[[ RECORDS FOR THE EXERCISE, beginning ]]
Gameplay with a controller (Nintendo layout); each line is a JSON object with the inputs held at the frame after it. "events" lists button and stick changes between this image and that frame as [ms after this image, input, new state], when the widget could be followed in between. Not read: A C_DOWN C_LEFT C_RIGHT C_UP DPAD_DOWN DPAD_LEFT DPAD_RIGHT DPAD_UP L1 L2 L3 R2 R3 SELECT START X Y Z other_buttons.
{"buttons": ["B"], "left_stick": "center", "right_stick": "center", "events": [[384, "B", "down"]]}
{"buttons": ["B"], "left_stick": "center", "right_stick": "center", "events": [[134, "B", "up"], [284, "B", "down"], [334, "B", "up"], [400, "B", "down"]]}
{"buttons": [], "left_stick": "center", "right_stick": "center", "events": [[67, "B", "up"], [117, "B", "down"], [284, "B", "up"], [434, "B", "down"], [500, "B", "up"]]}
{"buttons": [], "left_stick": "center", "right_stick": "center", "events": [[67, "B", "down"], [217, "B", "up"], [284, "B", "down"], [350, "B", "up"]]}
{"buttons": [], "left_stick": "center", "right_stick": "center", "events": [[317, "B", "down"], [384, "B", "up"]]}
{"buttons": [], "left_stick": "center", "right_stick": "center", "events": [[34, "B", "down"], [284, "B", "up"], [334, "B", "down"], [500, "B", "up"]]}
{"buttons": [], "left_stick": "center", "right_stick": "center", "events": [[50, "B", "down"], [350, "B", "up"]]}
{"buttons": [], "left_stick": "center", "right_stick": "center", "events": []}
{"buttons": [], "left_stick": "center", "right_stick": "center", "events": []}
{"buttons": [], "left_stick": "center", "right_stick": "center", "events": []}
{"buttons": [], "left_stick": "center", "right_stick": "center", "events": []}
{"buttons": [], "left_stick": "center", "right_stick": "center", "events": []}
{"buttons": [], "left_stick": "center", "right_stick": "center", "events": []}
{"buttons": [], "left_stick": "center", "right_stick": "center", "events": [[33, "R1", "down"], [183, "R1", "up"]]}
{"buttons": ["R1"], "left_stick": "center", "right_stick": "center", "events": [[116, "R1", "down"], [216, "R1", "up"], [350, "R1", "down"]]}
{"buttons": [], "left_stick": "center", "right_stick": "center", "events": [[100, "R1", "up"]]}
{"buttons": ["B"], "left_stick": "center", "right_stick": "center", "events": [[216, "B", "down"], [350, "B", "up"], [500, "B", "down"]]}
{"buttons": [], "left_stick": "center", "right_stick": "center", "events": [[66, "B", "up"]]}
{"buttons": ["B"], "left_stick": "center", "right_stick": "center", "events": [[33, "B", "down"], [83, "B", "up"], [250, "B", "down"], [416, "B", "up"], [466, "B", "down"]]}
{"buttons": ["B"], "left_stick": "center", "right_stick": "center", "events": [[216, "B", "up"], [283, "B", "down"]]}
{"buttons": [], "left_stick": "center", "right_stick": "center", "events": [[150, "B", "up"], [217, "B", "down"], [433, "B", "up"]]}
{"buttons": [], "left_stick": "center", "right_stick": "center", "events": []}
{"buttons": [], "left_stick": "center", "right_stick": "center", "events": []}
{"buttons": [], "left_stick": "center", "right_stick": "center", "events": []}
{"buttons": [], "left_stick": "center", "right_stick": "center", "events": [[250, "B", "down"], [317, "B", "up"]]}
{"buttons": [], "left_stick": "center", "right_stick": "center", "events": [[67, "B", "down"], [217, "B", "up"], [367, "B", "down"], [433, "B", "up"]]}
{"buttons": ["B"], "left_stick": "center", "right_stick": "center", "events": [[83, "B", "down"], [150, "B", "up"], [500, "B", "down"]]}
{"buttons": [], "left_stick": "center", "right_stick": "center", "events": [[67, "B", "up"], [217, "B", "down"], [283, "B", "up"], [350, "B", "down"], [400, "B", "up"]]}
[[ RECORDS FOR THE EXERCISE, end ]]
_AIM OF THE TASK_. All records shown above must be set down again verbatim.

_EXERCISE RESPONSE_.
Gameplay with a controller (Nintendo layout); each line is a JSON object with the inputs held at the frame after it. "events" lists button and stick changes between this image and that frame as [ms after this image, input, new state], when the widget could be followed in between. Not read: A C_DOWN C_LEFT C_RIGHT C_UP DPAD_DOWN DPAD_LEFT DPAD_RIGHT DPAD_UP L1 L2 L3 R2 R3 SELECT START X Y Z other_buttons.
{"buttons": ["B"], "left_stick": "center", "right_stick": "center", "events": [[384, "B", "down"]]}
{"buttons": ["B"], "left_stick": "center", "right_stick": "center", "events": [[134, "B", "up"], [284, "B", "down"], [334, "B", "up"], [400, "B", "down"]]}
{"buttons": [], "left_stick": "center", "right_stick": "center", "events": [[67, "B", "up"], [117, "B", "down"], [284, "B", "up"], [434, "B", "down"], [500, "B", "up"]]}
{"buttons": [], "left_stick": "center", "right_stick": "center", "events": [[67, "B", "down"], [217, "B", "up"], [284, "B", "down"], [350, "B", "up"]]}
{"buttons": [], "left_stick": "center", "right_stick": "center", "events": [[317, "B", "down"], [384, "B", "up"]]}
{"buttons": [], "left_stick": "center", "right_stick": "center", "events": [[34, "B", "down"], [284, "B", "up"], [334, "B", "down"], [500, "B", "up"]]}
{"buttons": [], "left_stick": "center", "right_stick": "center", "events": [[50, "B", "down"], [350, "B", "up"]]}
{"buttons": [], "left_stick": "center", "right_stick": "center", "events": []}
{"buttons": [], "left_stick": "center", "right_stick": "center", "events": []}
{"buttons": [], "left_stick": "center", "right_stick": "center", "events": []}
{"buttons": [], "left_stick": "center", "right_stick": "center", "events": []}
{"buttons": [], "left_stick": "center", "right_stick": "center", "events": []}
{"buttons": [], "left_stick": "center", "right_stick": "center", "events": []}
{"buttons": [], "left_stick": "center", "right_stick": "center", "events": [[33, "R1", "down"], [183, "R1", "up"]]}
{"buttons": ["R1"], "left_stick": "center", "right_stick": "center", "events": [[116, "R1", "down"], [216, "R1", "up"], [350, "R1", "down"]]}
{"buttons": [], "left_stick": "center", "right_stick": "center", "events": [[100, "R1", "up"]]}
{"buttons": ["B"], "left_stick": "center", "right_stick": "center", "events": [[216, "B", "down"], [350, "B", "up"], [500, "B", "down"]]}
{"buttons": [], "left_stick": "center", "right_stick": "center", "events": [[66, "B", "up"]]}
{"buttons": ["B"], "left_stick": "center", "right_stick": "center", "events": [[33, "B", "down"], [83, "B", "up"], [250, "B", "down"], [416, "B", "up"], [466, "B", "down"]]}
{"buttons": ["B"], "left_stick": "center", "right_stick": "center", "events": [[216, "B", "up"], [283, "B", "down"]]}
{"buttons": [], "left_stick": "center", "right_stick": "center", "events": [[150, "B", "up"], [217, "B", "down"], [433, "B", "up"]]}
{"buttons": [], "left_stick": "center", "right_stick": "center", "events": []}
{"buttons": [], "left_stick": "center", "right_stick": "center", "events": []}
{"buttons": [], "left_stick": "center", "right_stick": "center", "events": []}
{"buttons": [], "left_stick": "center", "right_stick": "center", "events": [[250, "B", "down"], [317, "B", "up"]]}
{"buttons": [], "left_stick": "center", "right_stick": "center", "events": [[67, "B", "down"], [217, "B", "up"], [367, "B", "down"], [433, "B", "up"]]}
{"buttons": ["B"], "left_stick": "center", "right_stick": "center", "events": [[83, "B", "down"], [150, "B", "up"], [500, "B", "down"]]}
{"buttons": [], "left_stick": "center", "right_stick": "center", "events": [[67, "B", "up"], [217, "B", "down"], [283, "B", "up"], [350, "B", "down"], [400, "B", "up"]]}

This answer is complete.